How is computer vision transforming modern-day enterprise?
Today, we have reached the autonomous aspect of technology where we are starting to talk about self-driving vehicles and other autonomous systems. But ever think how autonomous systems are becoming possible? Computer vision plays a vital role in this scenario, making computer systems more capable of understanding their surroundings. One of the most popular applications where computer vision is being leveraged is self-driving cars. It allows vehicles to classify and spot different objects. This technology is capable of deciphering, analyzing and excerpting meaningful data from images or a series of images faster and more accurately than humans.
As an innovative field of artificial intelligence, the concept of computer vision was first introduced in the 1970s. The technology then was very limited in use. But it has gained much interest when the first significant breakthroughs in computer vision were made at the University of Toronto in 2012. The most exciting factor behind the growth of this technology is the amount of data we generate today that is then used to train and make computer vision better.
Today, this technology is used by big firms worldwide across areas, ranging from autonomous driving and retail to healthcare, in order to improve tasks and boost productivity.
How Does Computer Vision Works?
As the crucial field of computer science, computer vision processes, assesses and makes sense of visual data – images and videos – as much as in the same way humans do. It enables computers to automatically perform the tasks such as processing an image at a pixel level and understanding it. Computer vision algorithms that are in use today are based on pattern recognition. For instance, if someone sends bulk images of flowers, the computer examines them, recognize patterns that are similar to all flowers and then create a model flower.
In general, computer vision systems perform object classification, object identification, and object tracking.
Real-World Applications of Computer Vision
Businesses across industries, including manufacturing, retail and automotive, are exploring and experimenting with computer vision systems to strengthen quality control in factories, engage customers, and enhance the safety of autonomous and connected vehicles.

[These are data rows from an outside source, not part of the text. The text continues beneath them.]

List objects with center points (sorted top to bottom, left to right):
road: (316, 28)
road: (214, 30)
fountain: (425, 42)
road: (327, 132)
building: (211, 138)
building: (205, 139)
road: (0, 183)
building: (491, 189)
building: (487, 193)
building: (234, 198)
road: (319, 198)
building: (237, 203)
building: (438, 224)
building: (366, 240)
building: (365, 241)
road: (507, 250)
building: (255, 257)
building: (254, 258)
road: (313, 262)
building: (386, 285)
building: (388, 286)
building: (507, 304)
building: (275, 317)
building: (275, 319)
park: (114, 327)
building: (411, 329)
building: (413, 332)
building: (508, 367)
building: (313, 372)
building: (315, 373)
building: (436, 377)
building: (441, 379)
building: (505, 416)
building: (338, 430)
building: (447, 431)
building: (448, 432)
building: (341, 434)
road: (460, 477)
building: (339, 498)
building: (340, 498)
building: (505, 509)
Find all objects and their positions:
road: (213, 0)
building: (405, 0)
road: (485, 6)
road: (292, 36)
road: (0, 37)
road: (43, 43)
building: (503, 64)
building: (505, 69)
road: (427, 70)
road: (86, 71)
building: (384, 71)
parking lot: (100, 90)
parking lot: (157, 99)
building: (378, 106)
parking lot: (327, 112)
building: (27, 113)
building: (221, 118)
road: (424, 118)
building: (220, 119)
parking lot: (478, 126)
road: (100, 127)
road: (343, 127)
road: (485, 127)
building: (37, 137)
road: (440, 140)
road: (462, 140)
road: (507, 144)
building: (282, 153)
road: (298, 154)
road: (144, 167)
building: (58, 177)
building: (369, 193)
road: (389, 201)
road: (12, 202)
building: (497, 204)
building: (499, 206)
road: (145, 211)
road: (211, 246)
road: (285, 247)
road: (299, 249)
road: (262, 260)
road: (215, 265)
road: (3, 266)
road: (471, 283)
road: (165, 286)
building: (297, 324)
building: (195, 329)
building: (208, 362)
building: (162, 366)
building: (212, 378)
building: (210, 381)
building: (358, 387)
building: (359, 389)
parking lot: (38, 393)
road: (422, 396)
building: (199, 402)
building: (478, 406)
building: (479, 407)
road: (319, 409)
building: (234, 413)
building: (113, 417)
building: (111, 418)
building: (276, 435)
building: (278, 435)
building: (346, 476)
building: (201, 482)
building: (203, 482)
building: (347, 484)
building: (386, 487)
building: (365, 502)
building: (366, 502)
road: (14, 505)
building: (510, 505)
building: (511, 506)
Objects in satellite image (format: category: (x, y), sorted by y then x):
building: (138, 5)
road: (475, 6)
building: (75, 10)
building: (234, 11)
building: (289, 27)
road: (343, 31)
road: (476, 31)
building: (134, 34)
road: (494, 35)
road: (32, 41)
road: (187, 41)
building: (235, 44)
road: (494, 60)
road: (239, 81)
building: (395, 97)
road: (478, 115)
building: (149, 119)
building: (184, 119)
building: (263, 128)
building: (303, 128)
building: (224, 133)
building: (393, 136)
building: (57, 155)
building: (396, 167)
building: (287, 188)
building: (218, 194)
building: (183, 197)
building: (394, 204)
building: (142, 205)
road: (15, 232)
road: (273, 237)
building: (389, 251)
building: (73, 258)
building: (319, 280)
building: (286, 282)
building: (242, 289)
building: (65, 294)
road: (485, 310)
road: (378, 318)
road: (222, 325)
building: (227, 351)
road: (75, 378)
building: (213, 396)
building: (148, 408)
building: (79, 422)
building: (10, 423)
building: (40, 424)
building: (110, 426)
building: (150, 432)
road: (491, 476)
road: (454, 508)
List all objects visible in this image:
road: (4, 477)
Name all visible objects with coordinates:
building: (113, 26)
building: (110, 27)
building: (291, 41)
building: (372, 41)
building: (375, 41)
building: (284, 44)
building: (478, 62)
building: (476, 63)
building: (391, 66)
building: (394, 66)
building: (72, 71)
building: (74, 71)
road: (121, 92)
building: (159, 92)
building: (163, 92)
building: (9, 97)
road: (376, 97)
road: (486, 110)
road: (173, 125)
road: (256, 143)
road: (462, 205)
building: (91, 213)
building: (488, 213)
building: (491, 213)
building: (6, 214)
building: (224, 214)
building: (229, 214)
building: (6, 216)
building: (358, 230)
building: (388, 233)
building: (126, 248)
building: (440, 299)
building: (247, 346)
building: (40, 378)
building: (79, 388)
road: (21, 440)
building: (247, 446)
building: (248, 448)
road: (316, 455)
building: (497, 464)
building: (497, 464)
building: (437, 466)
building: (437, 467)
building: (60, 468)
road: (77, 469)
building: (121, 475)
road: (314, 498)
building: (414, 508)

Today, every industry and business is using facial recognition systems for surveillance and security systems. These systems are powered by computer vision that helps identify suspicious behavior. Even Facebook’s technology that identifies people to tag in photos also uses computer vision. This technology can provide a new level of control by analyzing the real-time video stream and recognizing the objects and people around.
Managing paper-based documents is a critical and complex task for businesses. As it is a time-consuming process, it contains valuable insights. This is where computer vision has a role to play, performing accurate detection and narrowing down target objects to deliver key insights that a human may take years to uncover. Optical character recognition, a branch of computer vision, primarily enables a computer to recognize the letters of the scanned document. Healthcare organizations, insurance companies, law firms, and financial institutions use this technology for document scanning.
Predictive Maintenance and Quality Control
Since CV systems make things more efficient, effective and safer, they can be used in predictive maintenance to spot issues before any breakdowns occur. It can also be used in quality control measures. Predictive maintenance refers to the process of thwarting the failure of equipment, by evaluating data throughout production to find unusual behavior ahead of time, ensuring appropriate measures to avoid extended periods of production downtime.
With an increasing need for safety, quality inspection and automation, the demand for computer vision technology will continue to grow. According to the report, the market for computer vision is predicted to reach US$17.4 billion by 2024, at a CAGR of 7.8 percent throughout the projected time frame of 2019-2024.